Chinese Premier Li Qiang’s four-day visit to Australia this week was set to be focused on repairing long-strained relations between the two countries. But apparent efforts by Chinese officials to stand in front of an Australian reporter during a press briefing have shone a spotlight back on frictions between the countries.
Cheng Lei, a TV anchor who was held in detention in China for more than three years before her release in 2023, told Sky News Australia the officials went to “great lengths” to block her from the cameras during a press event Monday where Li and Australian Prime Minister Anthony Albanese signed cooperative agreements.
Video footage appears to show two people involved in the incident, with one of them, described by the outlet as a Chinese embassy employee, trying at one point to push closer to a seated Cheng, despite being blocked by another woman, identified by Sky News as an Australian official, who intervenes to give her space.
“I’m only guessing this is to prevent me from saying something or doing something that they think would be a bad look, but that in itself was a bad look,” Cheng told Sky News, where she has been employed as a news presenter and columnist since late last year.
Cheng added that such behavior was “typical” as Chinese officials wouldn’t want “voices of discord or the presence of someone who’s a bit controversial” when they are aiming to present a “friendly facade.”
Multiple media outlets that were also in attendance at the press conference, including the Guardian and the Daily Telegraph, reported the same details.
China’s security state keeps tight control on media and information within the country, where officials are not subject to the kind of robust questioning common to democratic countries.
Beijing has also long been condemned by Western nations and rights groups for wrongful and arbitrary detentions.
Cheng, previously a business anchor for China’s state broadcaster CGTN, was detained by Chinese authorities in August 2020 on opaque espionage charges that came as diplomatic tensions were escalating between Beijing and Canberra.
The mother of two spent more than three years in detention before being released by Beijing and returned home to her family in October, weeks before Albanese made the first visit of an Australian leader to China in seven years.
Speaking to Sky News ahead of the news conference Monday, Cheng said it was a “very emotional day” for her to be covering the major visit.

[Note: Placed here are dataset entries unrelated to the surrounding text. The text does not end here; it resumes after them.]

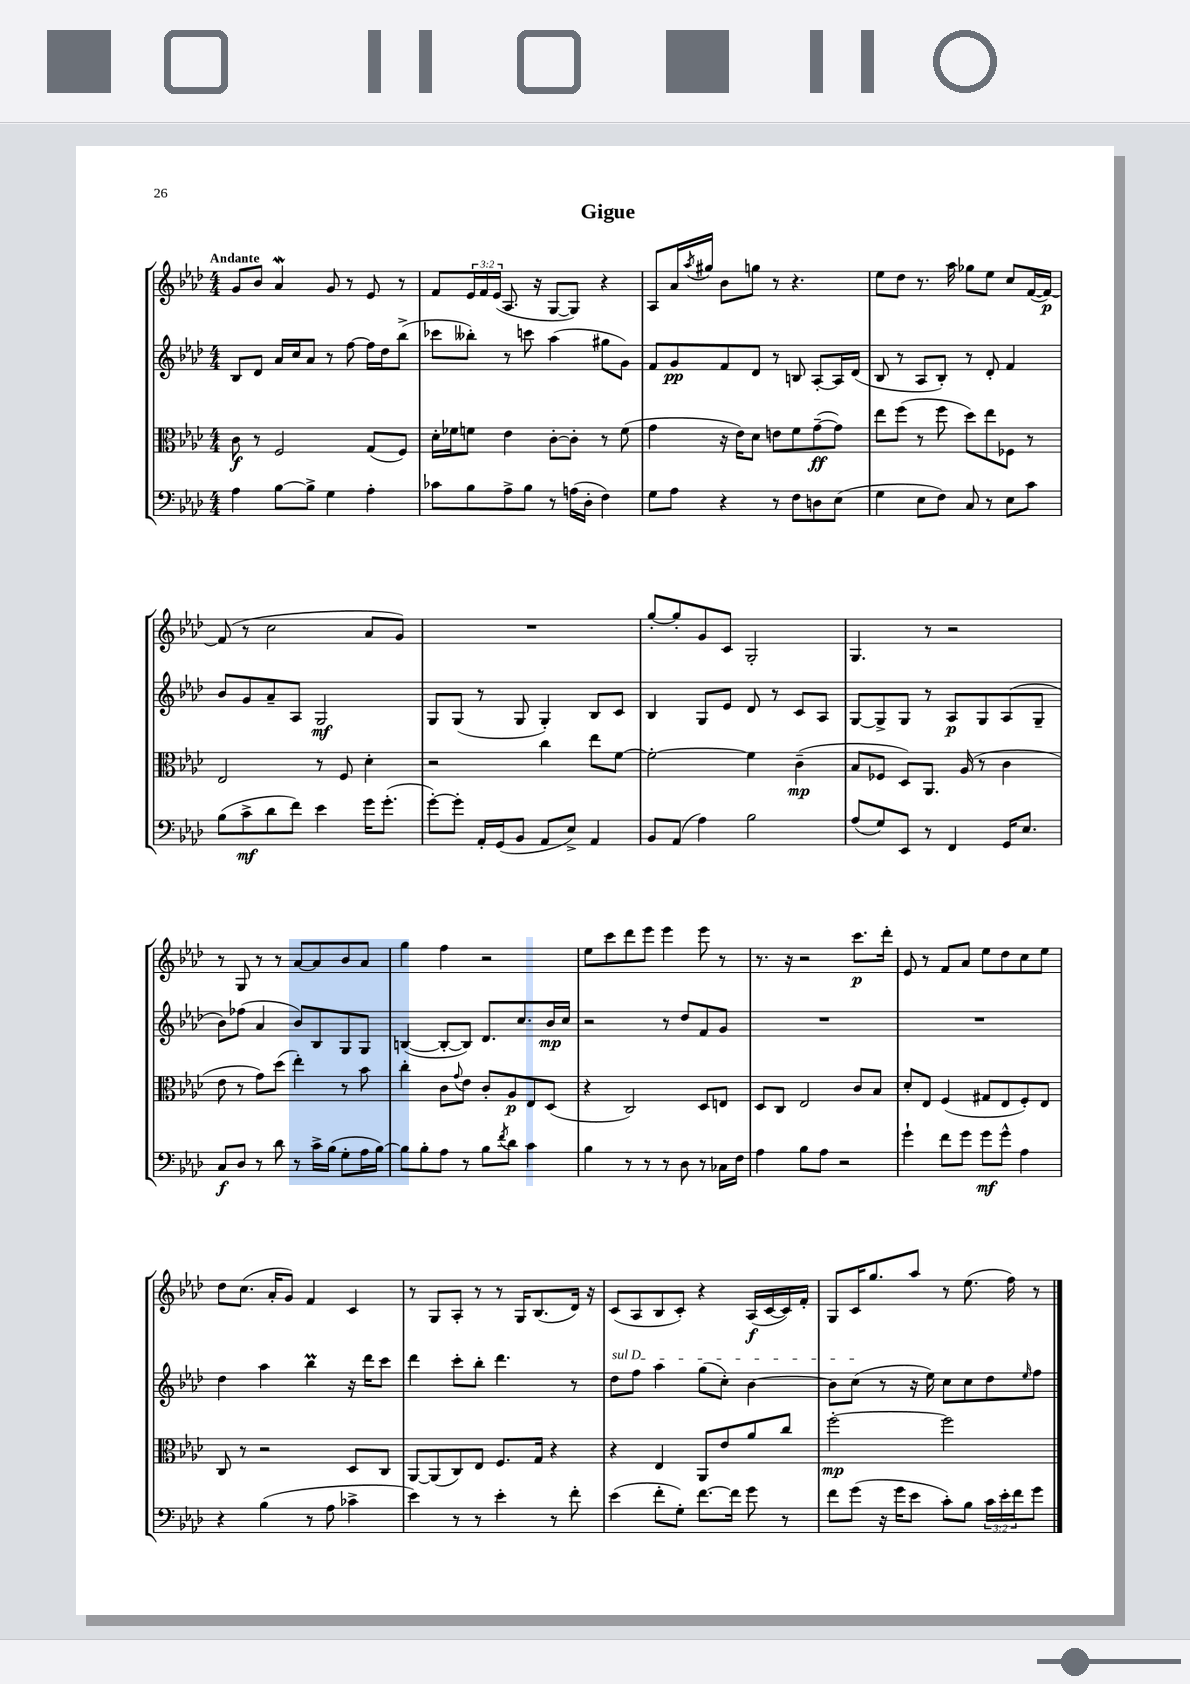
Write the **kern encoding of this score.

**kern	**dynam	**kern	**dynam	**kern	**dynam	**kern	**dynam
*part4	*part4	*part3	*part3	*part2	*part2	*part1	*part1
*staff4	*staff4	*staff3	*staff3	*staff2	*staff2	*staff1	*staff1
*clefF4	*	*clefC3	*	*clefG2	*	*clefG2	*
*k[b-e-a-d-]	*	*k[b-e-a-d-]	*	*k[b-e-a-d-]	*	*k[b-e-a-d-]	*
*M4/4	*	*M4/4	*	*M4/4	*	*M4/4	*
=1	=1	=1	=1	=1	=1	=1	=1
!	!	!	!	!	!	!LO:TX:a:B:t=Andante	!
4A-\	.	8c\	f	8B-/L	.	8g/L	.
.	.	8r	.	8d-/J	.	8b-/J	.
[8B-\L	.	2F/	.	16a-/LL	.	4a-w/	.
.	.	.	.	16cc/J	.	.	.
8B-^\J]	.	.	.	8a-/J	.	.	.
4G\	.	.	.	8r	.	8g/	.
.	.	.	.	[8ff\	.	8r	.
4A-'\	.	(8G/L	.	16ff\LL]	.	8e-/	.
.	.	.	.	16dd-\J	.	.	.
.	.	8F/J)	.	(8bb-^\J	.	8r	.
=2	=2	=2	=2	=2	=2	=2	=2
8c-X\L	.	16d-'\LL	.	8ccc-X\L	.	8f/L	.
.	.	16f-X\J	.	.	.	.	.
8B-\	.	8fn\J	.	8bb--X'\J)	.	24e-/L	.
.	.	.	.	.	.	24f/	.
.	.	.	.	.	.	(24e-/JJ	.
8A-^\	.	4e-\	.	8r	.	8.A-/	.
8B-\J	.	.	.	8cccn\	.	.	.
.	.	.	.	.	.	16r	.
8r	.	[8c'\L	.	(4aa-\	.	[8G/L	.
(16An\LL	.	8c'\J]	.	.	.	8G/J])	.
16D-'\JJ	.	.	.	.	.	.	.
4F\)	.	8r	.	8gg#X\L	.	4r	.
.	.	(8f\	.	8g\J)	.	.	.
=3	=3	=3	=3	=3	=3	=3	=3
8G\L	.	4g\	.	8f/L	.	8A-/L	.
8A-\J	.	.	.	8g/	pp	16a-/L	.
.	.	.	.	.	.	8qaa-/	.
.	.	.	.	.	.	16gg#X/JJ	.
4r	.	16r	.	8f/	.	8b-\L	.
.	.	16e-\KL)	.	.	.	.	.
.	.	8d-\J	.	8d-/J	.	8ggn\J	.
8r	.	8en\L	.	8r	.	8r	.
8F\L	.	8f\	.	8Bn/	.	4.r	.
8Dn\	.	([8g~\	ff	[8A-'/L	.	.	.
(8E-\J	.	8g\J])	.	16A-/L]	.	.	.
.	.	.	.	(16d-/JJ	.	.	.
=4	=4	=4	=4	=4	=4	=4	=4
4G\	.	8ee-\L	.	8B-/	.	8ee-\L	.
.	.	(8ff\J	.	8r	.	8dd-\J	.
8E-\L	.	8r	.	8A-/L	.	8.r	.
8F\J)	.	8ff\	.	8B-'/J)	.	.	.
.	.	.	.	.	.	16aa-\	.
8C/	.	8dd-\L)	.	8r	.	8gg-X\L	.
8r	.	8ee-\	.	8d-'/	.	8ee-\J	.
8E-\L	.	8F-X\J	.	4f/	.	8cc/L	.
8c\J	.	8r	.	.	.	([16f/L	.
.	.	.	.	.	.	16f/JJ_)	p
!!LO:LB:g=z
=5	=5	=5	=5	=5	=5	=5	=5
(8B-\L	.	2E-/	.	8b-/L	.	(8f/]	.
8c^\	mf	.	.	8g/	.	8r	.
8d-\	.	.	.	8a-~/	.	2cc\	.
8f\J)	.	.	.	8A-/J	.	.	.
4e-\	.	8r	.	2G/	mf	.	.
.	.	8F/	.	.	.	.	.
16g\KL	.	4d-'\	.	.	.	8a-/L	.
(8.g'\J	.	.	.	.	.	.	.
.	.	.	.	.	.	8g/J)	.
=6	=6	=6	=6	=6	=6	=6	=6
[8g'\L)	.	2r	.	8G/L	.	1r	.
8g'\J]	.	.	.	(8G/J	.	.	.
16AA-'/LL	.	.	.	8r	.	.	.
(16GG/J	.	.	.	.	.	.	.
8BB-/J	.	.	.	8G/	.	.	.
8AA-/L	.	4cc\	.	4G'/)	.	.	.
8E-^/J)	.	.	.	.	.	.	.
4AA-/	.	8ee-\L	.	8B-/L	.	.	.
.	.	[8f\J	.	8c/J	.	.	.
=7	=7	=7	=7	=7	=7	=7	=7
8BB-/L	.	2f'\_	.	4B-/	.	[8gg'/L	.
(8AA-/J	.	.	.	.	.	8gg'/]	.
4A-\)	.	.	.	8G/L	.	8g/	.
.	.	.	.	8e-/J	.	8c/J	.
2B-\	.	4f\]	.	8d-/	.	2G'/	.
.	.	.	.	8r	.	.	.
.	.	(4c~\	mp	8c/L	.	.	.
.	.	.	.	8A-/J	.	.	.
=8	=8	=8	=8	=8	=8	=8	=8
(8A-/L	.	8B-/L	.	[8G/L	.	4.G/	.
8G/)	.	8F-X/J	.	8G^/]	.	.	.
8EE-/J	.	8D-/L)	.	8G/J	.	.	.
8r	.	8.AA-/J	.	8r	.	8r	.
4FF/	.	.	.	8A-/L	p	2r	.
.	.	(16A-/	.	.	.	.	.
.	.	8r	.	8G/	.	.	.
16GG/KL	.	4c\	.	(8A-/	.	.	.
8.E-/J	.	.	.	.	.	.	.
.	.	.	.	8G~/J	.	.	.
!!LO:LB:g=z
=9	=9	=9	=9	=9	=9	=9	=9
8C/L	f	8e-\	.	8b-\L)	.	8r	.
8D-/J	.	8r	.	(8ff-X\J	.	8G/	.
8r	.	8g\L)	.	4a-/	.	8r	.
8d-\	.	(8dd-\J	.	.	.	8r	.
8r	.	4ee-'\)	.	8b-/L)	.	[8a-/L	.
16c^\LL	.	.	.	8B-/	.	8a-/]	.
(16B-\JJ	.	.	.	.	.	.	.
8G'\L	.	8r	.	8G/	.	8b-/	.
16A-\L	.	8b-\	.	8G/J	.	8a-/J	.
[16B-\JJ)	.	.	.	.	.	.	.
=10	=10	=10	=10	=10	=10	=10	=10
8B-\L]	.	4cc'\	.	([4Bn/	.	4gg\	.
8B-'\	.	.	.	.	.	.	.
8A-\J	.	8c\L	.	8B'/L_	.	4ff\	.
.	.	8qqg/	.	.	.	.	.
8r	.	8e-\J	.	8B/J])	.	.	.
8B-\L	.	8c'/L	.	8.d-/L	.	2r	.
8qf/	.	.	.	.	.	.	.
8d-\J	.	8A-/	p	.	.	.	.
.	.	.	.	8.cc/	.	.	.
4c\	.	8E-/	.	.	.	.	.
.	.	(8D-/J	.	16b-/L	mp	.	.
.	.	.	.	16cc/JJ	.	.	.
=11	=11	=11	=11	=11	=11	=11	=11
4B-\	.	4r	.	2r	.	8ee-\L	.
.	.	.	.	.	.	8ccc\	.
8r	.	2C/)	.	.	.	8ddd-\	.
8r	.	.	.	.	.	8eee-\J	.
8r	.	.	.	8r	.	4eee-\	.
8D-\	.	.	.	8dd-/L	.	.	.
8r	.	8D-/L	.	8f/	.	8eee-\	.
16C-X\LL	.	8En/J	.	8g/J	.	8r	.
16F\JJ	.	.	.	.	.	.	.
=12	=12	=12	=12	=12	=12	=12	=12
4A-\	.	8D-/L	.	1r	.	8.r	.
.	.	8C/J	.	.	.	.	.
.	.	.	.	.	.	16r	.
8B-\L	.	2E-/	.	.	.	2r	.
8A-\J	.	.	.	.	.	.	.
2r	.	.	.	.	.	.	.
.	.	8c/L	.	.	.	8.ccc\L	p
.	.	8B-/J	.	.	.	.	.
.	.	.	.	.	.	16ddd-'\Jk	.
=13	=13	=13	=13	=13	=13	=13	=13
4g`\	.	8d-'/L	.	1r	.	8e-/	.
.	.	8E-/J	.	.	.	8r	.
8f\L	.	(4F/	.	.	.	8f/L	.
8g\J	.	.	.	.	.	8a-/J	.
8g\L	mf	8G#X/L	.	.	.	8ee-\L	.
8g^^\J	.	8E-/	.	.	.	8dd-\	.
4A-\	.	8F'/)	.	.	.	8cc\	.
.	.	8E-/J	.	.	.	8ee-\J	.
!!LO:LB:g=z
=14	=14	=14	=14	=14	=14	=14	=14
4r	.	8C/	.	4dd-\	.	8dd-\L	.
.	.	8r	.	.	.	(8.cc\J	.
(4B-\	.	2r	.	4aa-\	.	.	.
.	.	.	.	.	.	16a-'/KL	.
.	.	.	.	.	.	8g/J)	.
8r	.	.	.	4bb-M\	.	4f/	.
8A-\	.	.	.	.	.	.	.
4c-X^\	.	8D-/L	.	16r	.	4c/	.
.	.	.	.	16ddd-\KL	.	.	.
.	.	8C/J	.	8ccc\J	.	.	.
=15	=15	=15	=15	=15	=15	=15	=15
4e-\)	.	[8AA-/L	.	4ddd-\	.	8r	.
.	.	(8AA-/]	.	.	.	8G/L	.
8r	.	8C/)	.	8ccc'\L	.	8A-'/J	.
8r	.	8E-/J	.	8bb-'\J	.	8r	.
4e-'\	.	8.F/L	.	4.ddd-\	.	8r	.
.	.	.	.	.	.	16G/KL	.
.	.	16G/Jk	.	.	.	(8.B-/	.
8r	.	4r	.	.	.	.	.
8f'\	.	.	.	8r	.	16d-/Jk)	.
.	.	.	.	.	.	16r	.
=16	=16	=16	=16	=16	=16	=16	=16
!	!	!	!	!LO:TX:a:i:t=sul D	!	!	!
(4e-\	.	4r	.	8dd-\L	.	(8c/L	.
.	.	.	.	8ff\J	.	8A-/	.
8f'\L	.	4E-/	.	4aa-\	.	8B-/	.
8G'\J)	.	.	.	.	.	8c'/J)	.
[8.f\L	.	8AA-/L	.	(8gg\L	.	4r	.
.	.	8e-/	.	8cc'\J)	.	.	.
16f\Jk]	.	.	.	.	.	.	.
8g\	.	8a-/	.	[4b-\	.	(16A-/LL	f
.	.	.	.	.	.	[16c/	.
8r	.	8cc/J	.	.	.	16c/])	.
.	.	.	.	.	.	16f'/JJ	.
=17	=17	=17	=17	=17	=17	=17	=17
8f\L	.	[2ff'\	mp	8b-\L]	.	8G/L	.
(8g\J	.	.	.	(8cc\J	.	16c/K	.
.	.	.	.	.	.	8.gg/	.
16r	.	.	.	8r	.	.	.
16g\KL	.	.	.	.	.	.	.
8e-\J	.	.	.	16r	.	8aa-/J	.
.	.	.	.	16ee-\)	.	.	.
8c'\L)	.	2ff\]	.	8cc\L	.	8r	.
8B-\J	.	.	.	8cc\	.	(8.ee-\	.
24c\LL	.	.	.	8dd-\	.	.	.
24e-'\	.	.	.	.	.	.	.
.	.	.	.	.	.	16ff\)	.
24f\J	.	.	.	.	.	.	.
.	.	.	.	16qqee-/	.	.	.
8g\J	.	.	.	8ff\J	.	8r	.
==	==	==	==	==	==	==	==
*-	*-	*-	*-	*-	*-	*-	*-
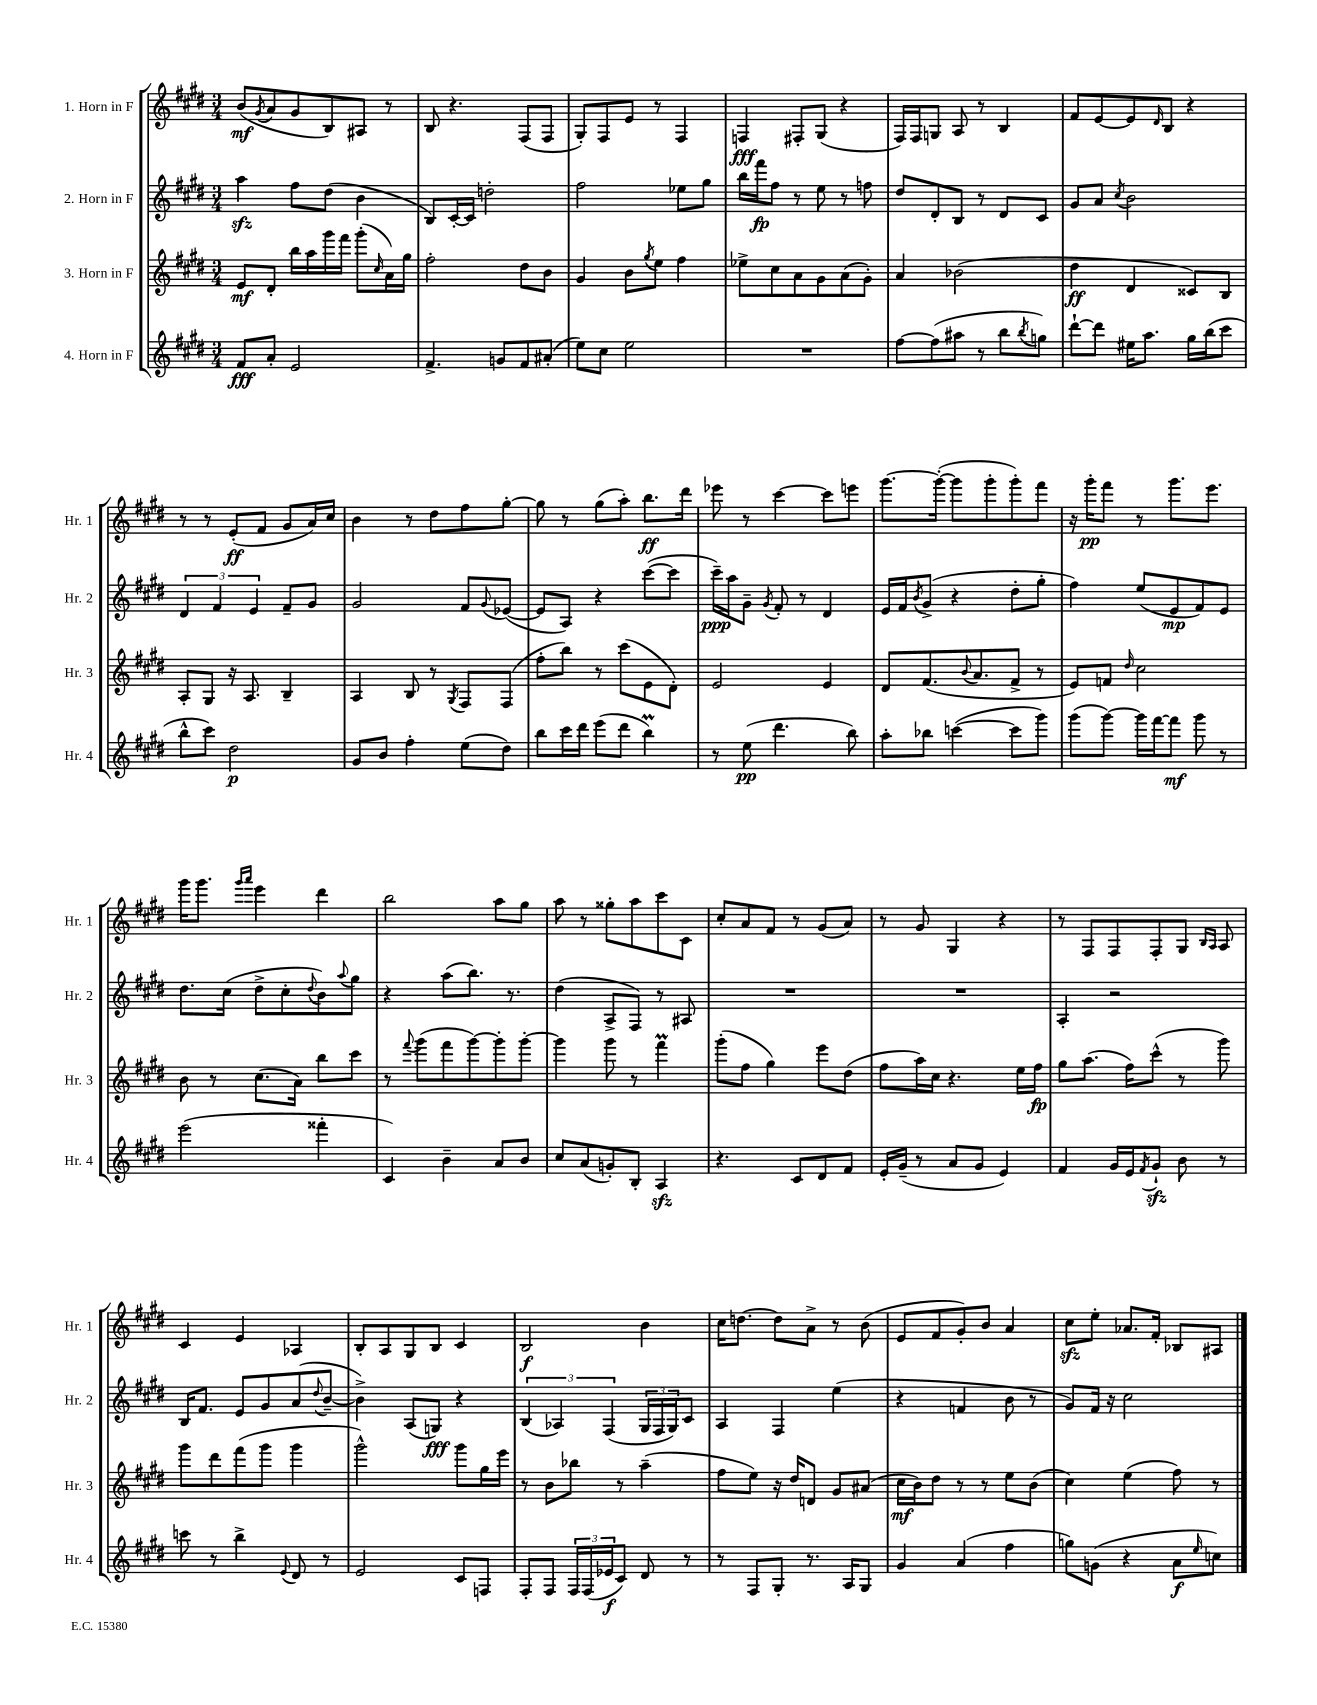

“Surely the fact that one minute I’m sitting in incarceration and being raised as a topic at these visits then the next minute I’m actually covering the visit … is testament to how wonderful freedom is and democracy is,” she said.
Cheng’s detention had been a deep point of contention between the two governments, as has the jailing of writer and democracy activist Yang Hengjun, an Australian citizen who earlier this year was handed a suspended death penalty sentence for espionage following years of detention. Yang has denied the charges, which rights groups have said are politically motivated.
Albanese said he raised Yang’s case with Li, but declined to give an update on the health of the democracy activist, who has said he fears he could die in jail due to health issues.
When asked during a press conference later about Cheng being blocked from view by officials during the document signing, Albanese said he didn’t see the incident described but added it was “important that people be allowed to participate fully and that’s what should happen in this building or anywhere else in Australia.”
Pandas and visas
The situation Monday stands as a stark reminder of Beijing-Canberra tensions and deep concerns within Australia, a staunch US ally, about China’s authoritarianism amid a trip that was otherwise meant to instill goodwill.
The four-day visit of Li, China’s No. 2 official, to Australia is the highest-level trip to a US-allied country of any Chinese official in seven years. It comes as the two countries have made strides in mending deep tensions over issues of trade, security and Beijing’s alleged political influence in Australia and the South Pacific.
Speaking alongside Li following the signing ceremony, Albanese called the visit “another important step in stabilizing” the relationship.
The Chinese premier, speaking via a translator, pledged that China would work with Australia in “a spirit of mutual respect, seeking common ground while showing differences and mutual benefit.”
Li announced Sunday that China would provide a new pair of giant pandas to the Adelaide Zoo in southern Australian after its current pair return to China later this year – extending a classic gesture of friendship from China often called “panda diplomacy.”
China would also add Australia to its visa-waiver program, Li said Monday.
Details were not immediately announced but follow similar visa arrangements with other countries in recent months as China struggles to draw in more international tourists to boost its flagging economy following years of Covid-19 border restrictions. Li announced a waiver scheme for New Zealand during a visit there Friday.
The two leaders agreed to greater military-to-military communication, according to Albanese.
The agreement follows recent close encounters of the two powers. In May, a Chinese fighter jet fired flares into the path of an Australian helicopter over the Yellow Sea in a move Albanese condemned at the time as “completely unacceptable.”
Li’s Australia visit comes as China has gradually rolled back a number of crippling trade controls that it placed on key Australian imports including beef, barley, timber, coal and wine from 2020 after then-Prime Minister Scott Morrison called for an international inquiry into the origins of the Covid-19 pandemic in China.